| Exercise instructions |
Having located the line with "index pip: (138, 104)", repeat it and all remaining lines of the records exactly. Pictures do not belong in the answer.

| Input data |
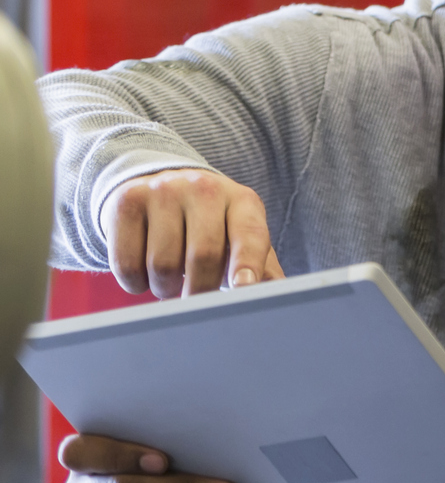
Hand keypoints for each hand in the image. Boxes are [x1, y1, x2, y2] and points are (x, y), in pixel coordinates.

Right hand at [99, 168, 284, 297]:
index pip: (249, 234)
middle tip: (195, 298)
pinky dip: (135, 283)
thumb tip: (279, 296)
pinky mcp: (127, 201)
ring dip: (165, 288)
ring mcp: (164, 191)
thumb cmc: (210, 224)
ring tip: (170, 280)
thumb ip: (260, 265)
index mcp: (242, 201)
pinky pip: (126, 263)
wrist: (158, 184)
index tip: (244, 288)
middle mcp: (205, 189)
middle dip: (200, 290)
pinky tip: (144, 272)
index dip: (247, 263)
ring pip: (163, 265)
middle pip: (204, 255)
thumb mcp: (239, 235)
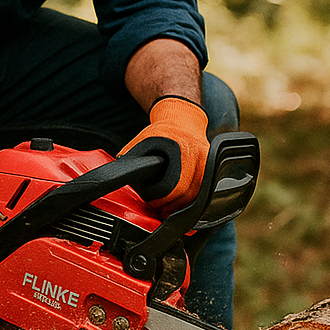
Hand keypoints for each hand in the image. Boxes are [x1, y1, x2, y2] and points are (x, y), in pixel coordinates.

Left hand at [119, 96, 209, 215]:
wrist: (183, 119)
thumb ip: (131, 156)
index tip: (153, 204)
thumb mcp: (143, 140)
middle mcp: (200, 156)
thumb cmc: (162, 131)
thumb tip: (117, 171)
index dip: (163, 200)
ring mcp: (208, 162)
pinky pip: (204, 191)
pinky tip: (181, 204)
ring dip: (183, 206)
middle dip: (172, 206)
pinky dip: (192, 201)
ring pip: (198, 195)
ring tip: (168, 209)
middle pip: (189, 195)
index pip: (177, 186)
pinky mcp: (212, 168)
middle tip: (159, 210)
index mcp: (182, 149)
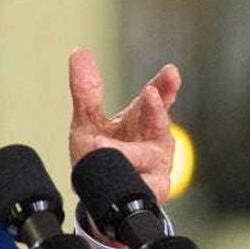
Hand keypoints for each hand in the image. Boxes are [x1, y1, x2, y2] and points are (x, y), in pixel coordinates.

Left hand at [68, 48, 180, 203]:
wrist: (100, 195)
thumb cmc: (101, 154)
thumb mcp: (88, 121)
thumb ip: (86, 91)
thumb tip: (79, 52)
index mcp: (141, 120)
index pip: (157, 98)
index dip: (165, 85)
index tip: (170, 72)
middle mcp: (154, 141)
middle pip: (159, 122)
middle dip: (155, 109)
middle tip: (149, 94)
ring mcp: (156, 167)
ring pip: (145, 156)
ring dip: (126, 151)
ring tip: (100, 145)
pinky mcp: (152, 191)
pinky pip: (143, 185)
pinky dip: (132, 179)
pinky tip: (123, 176)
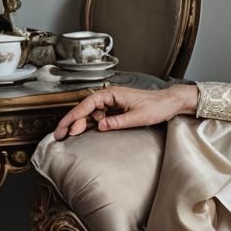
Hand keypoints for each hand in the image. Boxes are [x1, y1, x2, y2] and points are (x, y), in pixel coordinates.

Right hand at [52, 84, 197, 140]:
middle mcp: (110, 96)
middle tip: (61, 136)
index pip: (86, 105)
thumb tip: (100, 126)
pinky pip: (99, 117)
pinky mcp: (116, 109)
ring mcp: (112, 103)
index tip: (63, 128)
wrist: (169, 103)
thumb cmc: (157, 106)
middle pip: (85, 109)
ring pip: (91, 114)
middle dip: (72, 122)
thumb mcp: (137, 117)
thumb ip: (117, 122)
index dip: (72, 117)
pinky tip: (88, 132)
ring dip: (81, 124)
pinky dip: (92, 124)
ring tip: (72, 136)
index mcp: (112, 94)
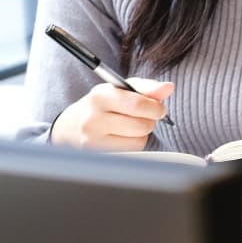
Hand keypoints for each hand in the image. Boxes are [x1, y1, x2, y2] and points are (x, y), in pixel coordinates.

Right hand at [49, 77, 173, 150]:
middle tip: (144, 117)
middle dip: (150, 120)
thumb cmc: (104, 104)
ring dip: (142, 133)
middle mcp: (93, 118)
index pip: (138, 104)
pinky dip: (134, 144)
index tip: (159, 108)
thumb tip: (168, 88)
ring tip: (131, 126)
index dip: (156, 108)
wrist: (73, 126)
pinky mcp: (98, 155)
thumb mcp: (121, 89)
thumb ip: (147, 87)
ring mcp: (92, 140)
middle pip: (142, 125)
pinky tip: (123, 137)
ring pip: (139, 140)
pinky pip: (132, 152)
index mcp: (100, 96)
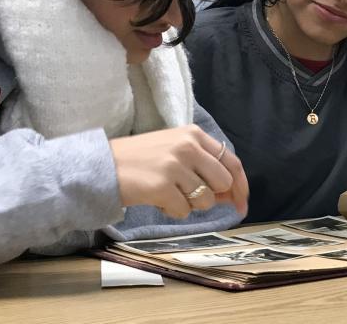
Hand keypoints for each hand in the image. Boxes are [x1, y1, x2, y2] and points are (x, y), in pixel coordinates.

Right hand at [109, 124, 248, 218]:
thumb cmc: (140, 160)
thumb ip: (203, 166)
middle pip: (223, 183)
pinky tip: (157, 199)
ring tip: (168, 193)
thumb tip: (232, 194)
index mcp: (193, 134)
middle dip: (211, 196)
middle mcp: (187, 146)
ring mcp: (175, 166)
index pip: (231, 161)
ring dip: (189, 204)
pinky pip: (184, 211)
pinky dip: (172, 211)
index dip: (240, 185)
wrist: (103, 165)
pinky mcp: (162, 186)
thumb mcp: (174, 150)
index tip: (242, 202)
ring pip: (205, 201)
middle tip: (188, 195)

| Answer to this problem |
index pip: (138, 104)
pinky dip: (134, 144)
index tip: (159, 108)
thumb tip: (168, 88)
ring tip: (131, 126)
index dip: (156, 108)
wrist: (73, 126)
pinky mcp: (98, 155)
thumb mcp: (121, 89)
thumb ip: (147, 87)
ring mcp: (92, 140)
middle pip: (142, 125)
pinky tip: (123, 137)
ring pip: (139, 140)
pinky pip: (132, 152)
index mcp: (100, 96)
Hand keypoints for each hand in the image. Boxes are [x1, y1, x2, y2] and points are (x, y), in pixel coordinates.

Right hand at [109, 124, 248, 218]:
thumb cmc: (140, 160)
thumb ip: (203, 166)
middle pip: (223, 183)
pinky tip: (157, 199)
ring tip: (168, 193)
thumb tip: (232, 194)
index mcp: (193, 134)
middle dip: (211, 196)
middle mcp: (187, 146)
ring mcp: (175, 166)
index pip: (231, 161)
ring dip: (189, 204)
pinky pip: (184, 211)
pinky dip: (172, 211)
index dip: (240, 185)
wrist: (103, 165)
pinky mcp: (162, 186)
thumb mcp: (174, 150)
index tip: (242, 202)
ring pip: (205, 201)
middle tip: (188, 195)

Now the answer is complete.